Change "unit symbol" to "unit abbreviation" in the listing from its first line up to and including the line containing "It reads 51762.8 gal", and give back only those lines, with nothing else altered.

%%

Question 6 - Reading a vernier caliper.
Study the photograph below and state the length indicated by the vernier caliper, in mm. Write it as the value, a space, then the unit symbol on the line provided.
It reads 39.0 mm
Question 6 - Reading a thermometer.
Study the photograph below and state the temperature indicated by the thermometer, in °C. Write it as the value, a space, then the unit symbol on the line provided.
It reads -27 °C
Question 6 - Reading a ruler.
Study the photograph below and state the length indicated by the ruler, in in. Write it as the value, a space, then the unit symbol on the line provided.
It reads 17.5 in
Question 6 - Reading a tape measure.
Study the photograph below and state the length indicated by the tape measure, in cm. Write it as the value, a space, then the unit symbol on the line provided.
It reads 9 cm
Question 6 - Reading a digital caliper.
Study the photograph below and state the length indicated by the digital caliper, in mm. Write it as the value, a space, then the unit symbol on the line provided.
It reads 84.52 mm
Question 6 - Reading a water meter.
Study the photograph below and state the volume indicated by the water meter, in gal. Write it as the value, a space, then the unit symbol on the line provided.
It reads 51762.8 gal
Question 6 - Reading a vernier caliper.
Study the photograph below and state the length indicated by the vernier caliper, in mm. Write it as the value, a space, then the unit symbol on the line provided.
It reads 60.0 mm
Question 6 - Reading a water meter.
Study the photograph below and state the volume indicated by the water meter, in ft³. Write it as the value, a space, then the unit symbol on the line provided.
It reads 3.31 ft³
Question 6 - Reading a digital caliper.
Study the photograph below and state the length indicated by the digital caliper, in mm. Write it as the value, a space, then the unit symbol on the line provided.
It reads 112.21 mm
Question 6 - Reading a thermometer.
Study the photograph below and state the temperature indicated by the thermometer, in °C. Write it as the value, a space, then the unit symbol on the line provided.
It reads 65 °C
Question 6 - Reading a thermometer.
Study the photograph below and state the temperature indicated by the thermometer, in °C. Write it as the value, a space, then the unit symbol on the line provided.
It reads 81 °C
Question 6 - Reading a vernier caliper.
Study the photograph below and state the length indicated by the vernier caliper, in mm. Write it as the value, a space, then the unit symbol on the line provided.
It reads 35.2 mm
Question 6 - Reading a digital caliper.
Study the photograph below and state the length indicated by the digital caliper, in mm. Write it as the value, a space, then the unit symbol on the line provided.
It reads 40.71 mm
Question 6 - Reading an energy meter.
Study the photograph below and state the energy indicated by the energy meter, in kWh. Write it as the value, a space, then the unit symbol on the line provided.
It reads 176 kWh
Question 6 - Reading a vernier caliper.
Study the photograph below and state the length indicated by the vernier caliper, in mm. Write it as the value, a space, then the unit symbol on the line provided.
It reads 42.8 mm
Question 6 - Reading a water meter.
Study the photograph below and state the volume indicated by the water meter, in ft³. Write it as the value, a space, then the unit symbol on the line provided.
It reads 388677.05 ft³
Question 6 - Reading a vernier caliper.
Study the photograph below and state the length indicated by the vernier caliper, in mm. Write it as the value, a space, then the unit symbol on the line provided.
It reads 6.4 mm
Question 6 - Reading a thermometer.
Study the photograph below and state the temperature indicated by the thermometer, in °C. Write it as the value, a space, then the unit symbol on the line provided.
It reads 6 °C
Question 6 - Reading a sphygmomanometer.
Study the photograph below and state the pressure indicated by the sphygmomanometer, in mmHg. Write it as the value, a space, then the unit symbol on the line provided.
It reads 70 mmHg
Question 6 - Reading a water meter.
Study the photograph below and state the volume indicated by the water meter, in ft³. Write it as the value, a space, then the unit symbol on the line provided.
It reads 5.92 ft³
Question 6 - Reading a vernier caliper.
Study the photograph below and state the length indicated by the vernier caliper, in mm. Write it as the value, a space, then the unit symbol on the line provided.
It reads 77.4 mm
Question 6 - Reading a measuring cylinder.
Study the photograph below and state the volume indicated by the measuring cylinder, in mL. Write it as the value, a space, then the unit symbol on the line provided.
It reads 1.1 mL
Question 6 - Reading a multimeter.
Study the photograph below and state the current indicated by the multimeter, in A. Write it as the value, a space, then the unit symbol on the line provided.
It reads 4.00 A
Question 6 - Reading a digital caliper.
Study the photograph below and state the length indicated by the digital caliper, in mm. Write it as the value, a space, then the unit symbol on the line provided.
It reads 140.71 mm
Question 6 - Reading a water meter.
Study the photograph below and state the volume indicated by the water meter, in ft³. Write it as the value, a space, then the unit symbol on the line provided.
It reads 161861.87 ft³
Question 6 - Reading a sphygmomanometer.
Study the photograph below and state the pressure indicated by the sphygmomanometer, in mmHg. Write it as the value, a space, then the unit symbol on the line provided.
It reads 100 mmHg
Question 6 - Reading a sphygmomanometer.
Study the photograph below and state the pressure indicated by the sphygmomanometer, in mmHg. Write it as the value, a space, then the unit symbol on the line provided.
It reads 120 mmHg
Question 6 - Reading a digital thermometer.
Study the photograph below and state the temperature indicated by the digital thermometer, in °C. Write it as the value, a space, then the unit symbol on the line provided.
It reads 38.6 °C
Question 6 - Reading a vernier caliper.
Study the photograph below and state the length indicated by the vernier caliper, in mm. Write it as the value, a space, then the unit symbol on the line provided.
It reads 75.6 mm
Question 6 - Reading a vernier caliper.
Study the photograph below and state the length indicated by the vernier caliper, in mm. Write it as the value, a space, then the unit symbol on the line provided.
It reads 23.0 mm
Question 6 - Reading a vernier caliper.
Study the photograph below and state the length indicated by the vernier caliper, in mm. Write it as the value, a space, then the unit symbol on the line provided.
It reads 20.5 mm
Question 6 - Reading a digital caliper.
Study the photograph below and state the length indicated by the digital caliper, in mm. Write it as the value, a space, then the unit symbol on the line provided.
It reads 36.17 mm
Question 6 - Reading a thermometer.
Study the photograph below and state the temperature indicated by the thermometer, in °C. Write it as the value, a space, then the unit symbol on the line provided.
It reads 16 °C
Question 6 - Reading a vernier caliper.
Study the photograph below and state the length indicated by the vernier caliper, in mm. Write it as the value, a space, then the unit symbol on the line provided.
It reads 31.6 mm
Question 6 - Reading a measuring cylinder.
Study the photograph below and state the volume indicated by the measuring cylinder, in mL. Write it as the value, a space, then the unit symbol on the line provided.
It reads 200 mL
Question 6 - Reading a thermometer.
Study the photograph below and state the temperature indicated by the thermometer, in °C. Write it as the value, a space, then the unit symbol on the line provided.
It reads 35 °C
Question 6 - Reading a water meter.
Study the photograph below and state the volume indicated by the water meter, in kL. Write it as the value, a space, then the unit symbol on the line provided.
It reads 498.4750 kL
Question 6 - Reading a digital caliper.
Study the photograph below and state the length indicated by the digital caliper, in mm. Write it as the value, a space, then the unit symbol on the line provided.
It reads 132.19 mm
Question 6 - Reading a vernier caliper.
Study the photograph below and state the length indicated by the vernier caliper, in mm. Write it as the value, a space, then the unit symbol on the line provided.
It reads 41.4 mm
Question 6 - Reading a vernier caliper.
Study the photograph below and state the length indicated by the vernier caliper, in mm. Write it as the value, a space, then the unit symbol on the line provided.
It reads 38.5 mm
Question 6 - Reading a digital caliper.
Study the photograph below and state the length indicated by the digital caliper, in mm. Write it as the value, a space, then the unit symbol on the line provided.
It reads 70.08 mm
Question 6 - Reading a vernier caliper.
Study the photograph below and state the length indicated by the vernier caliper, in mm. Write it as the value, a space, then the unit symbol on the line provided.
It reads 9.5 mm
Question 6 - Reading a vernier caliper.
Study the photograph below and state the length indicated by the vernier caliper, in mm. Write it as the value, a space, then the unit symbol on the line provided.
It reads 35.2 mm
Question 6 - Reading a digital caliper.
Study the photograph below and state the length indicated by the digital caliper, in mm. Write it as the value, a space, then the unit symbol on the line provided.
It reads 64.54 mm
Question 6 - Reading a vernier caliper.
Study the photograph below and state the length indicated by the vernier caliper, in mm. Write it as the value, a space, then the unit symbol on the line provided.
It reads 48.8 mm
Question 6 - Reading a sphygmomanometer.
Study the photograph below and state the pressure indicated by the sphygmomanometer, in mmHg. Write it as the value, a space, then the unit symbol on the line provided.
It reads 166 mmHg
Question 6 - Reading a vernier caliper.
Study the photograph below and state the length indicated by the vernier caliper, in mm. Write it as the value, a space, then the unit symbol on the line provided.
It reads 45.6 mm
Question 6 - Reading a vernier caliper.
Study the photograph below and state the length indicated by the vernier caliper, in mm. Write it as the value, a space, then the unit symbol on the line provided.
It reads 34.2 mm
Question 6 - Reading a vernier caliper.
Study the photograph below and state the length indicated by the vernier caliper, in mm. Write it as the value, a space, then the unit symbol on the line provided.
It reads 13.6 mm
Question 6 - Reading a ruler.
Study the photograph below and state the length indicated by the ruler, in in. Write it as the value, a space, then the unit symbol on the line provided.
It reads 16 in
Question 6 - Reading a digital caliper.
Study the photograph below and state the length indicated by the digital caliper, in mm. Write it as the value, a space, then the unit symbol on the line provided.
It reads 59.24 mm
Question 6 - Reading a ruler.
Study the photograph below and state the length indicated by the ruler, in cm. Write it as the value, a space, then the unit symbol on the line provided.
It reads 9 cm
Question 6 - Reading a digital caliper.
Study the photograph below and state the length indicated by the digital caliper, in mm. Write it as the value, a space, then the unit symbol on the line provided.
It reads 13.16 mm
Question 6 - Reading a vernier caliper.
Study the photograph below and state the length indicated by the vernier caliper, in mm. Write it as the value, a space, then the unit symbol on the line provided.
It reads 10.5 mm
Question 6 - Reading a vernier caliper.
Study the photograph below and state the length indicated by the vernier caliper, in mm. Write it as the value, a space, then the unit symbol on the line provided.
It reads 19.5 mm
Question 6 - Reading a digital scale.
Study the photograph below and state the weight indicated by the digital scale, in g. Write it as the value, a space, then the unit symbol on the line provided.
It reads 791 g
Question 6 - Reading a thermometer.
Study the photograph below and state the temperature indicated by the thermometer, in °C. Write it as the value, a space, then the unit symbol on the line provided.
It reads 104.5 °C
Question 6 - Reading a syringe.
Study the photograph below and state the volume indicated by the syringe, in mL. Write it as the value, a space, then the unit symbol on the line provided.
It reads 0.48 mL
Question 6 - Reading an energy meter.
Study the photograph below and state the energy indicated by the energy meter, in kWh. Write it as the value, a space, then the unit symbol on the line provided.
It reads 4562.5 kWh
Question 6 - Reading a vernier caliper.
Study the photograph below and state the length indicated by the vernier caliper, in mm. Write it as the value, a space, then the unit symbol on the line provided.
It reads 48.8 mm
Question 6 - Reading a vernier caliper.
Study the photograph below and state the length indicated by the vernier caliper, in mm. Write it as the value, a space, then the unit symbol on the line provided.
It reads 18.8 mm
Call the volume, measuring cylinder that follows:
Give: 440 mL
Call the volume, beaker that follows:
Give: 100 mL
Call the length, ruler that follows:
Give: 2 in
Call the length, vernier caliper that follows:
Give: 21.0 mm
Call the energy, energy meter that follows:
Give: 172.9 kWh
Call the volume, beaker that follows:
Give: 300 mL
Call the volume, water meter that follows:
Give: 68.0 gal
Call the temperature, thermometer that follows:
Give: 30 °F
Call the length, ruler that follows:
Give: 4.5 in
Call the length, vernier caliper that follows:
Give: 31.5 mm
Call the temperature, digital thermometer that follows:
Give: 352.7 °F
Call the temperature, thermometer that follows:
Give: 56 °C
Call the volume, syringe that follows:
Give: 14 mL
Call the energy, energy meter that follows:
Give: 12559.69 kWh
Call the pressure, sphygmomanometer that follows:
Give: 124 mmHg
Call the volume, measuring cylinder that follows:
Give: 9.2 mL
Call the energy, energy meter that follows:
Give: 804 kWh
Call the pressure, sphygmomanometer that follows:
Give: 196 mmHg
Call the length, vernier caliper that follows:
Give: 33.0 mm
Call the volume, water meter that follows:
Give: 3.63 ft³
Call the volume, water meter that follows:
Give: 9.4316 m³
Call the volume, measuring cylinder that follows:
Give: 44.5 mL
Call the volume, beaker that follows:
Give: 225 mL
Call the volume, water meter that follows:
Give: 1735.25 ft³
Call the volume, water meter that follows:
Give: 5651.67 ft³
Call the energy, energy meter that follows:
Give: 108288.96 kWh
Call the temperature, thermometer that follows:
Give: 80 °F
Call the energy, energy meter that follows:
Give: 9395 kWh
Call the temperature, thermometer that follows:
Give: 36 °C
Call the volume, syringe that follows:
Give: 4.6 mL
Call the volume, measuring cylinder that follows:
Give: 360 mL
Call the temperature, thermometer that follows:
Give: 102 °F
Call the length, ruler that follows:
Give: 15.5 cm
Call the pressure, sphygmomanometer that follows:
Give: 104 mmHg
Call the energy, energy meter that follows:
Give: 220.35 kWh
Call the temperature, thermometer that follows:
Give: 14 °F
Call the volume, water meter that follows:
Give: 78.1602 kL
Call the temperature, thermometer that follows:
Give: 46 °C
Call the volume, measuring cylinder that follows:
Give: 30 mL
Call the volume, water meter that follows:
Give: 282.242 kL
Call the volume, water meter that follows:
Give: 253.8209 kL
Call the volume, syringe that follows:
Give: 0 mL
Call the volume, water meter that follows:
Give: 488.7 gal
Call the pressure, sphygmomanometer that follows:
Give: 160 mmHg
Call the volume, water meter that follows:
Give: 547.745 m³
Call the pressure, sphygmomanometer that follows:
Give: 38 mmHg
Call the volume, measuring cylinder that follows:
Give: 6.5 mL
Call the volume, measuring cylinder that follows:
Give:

%%

▶ **Reply**:
Question 6 - Reading a vernier caliper.
Study the photograph below and state the length indicated by the vernier caliper, in mm. Write it as the value, a space, then the unit abbreviation on the line provided.
It reads 39.0 mm
Question 6 - Reading a thermometer.
Study the photograph below and state the temperature indicated by the thermometer, in °C. Write it as the value, a space, then the unit abbreviation on the line provided.
It reads -27 °C
Question 6 - Reading a ruler.
Study the photograph below and state the length indicated by the ruler, in in. Write it as the value, a space, then the unit abbreviation on the line provided.
It reads 17.5 in
Question 6 - Reading a tape measure.
Study the photograph below and state the length indicated by the tape measure, in cm. Write it as the value, a space, then the unit abbreviation on the line provided.
It reads 9 cm
Question 6 - Reading a digital caliper.
Study the photograph below and state the length indicated by the digital caliper, in mm. Write it as the value, a space, then the unit abbreviation on the line provided.
It reads 84.52 mm
Question 6 - Reading a water meter.
Study the photograph below and state the volume indicated by the water meter, in gal. Write it as the value, a space, then the unit abbreviation on the line provided.
It reads 51762.8 gal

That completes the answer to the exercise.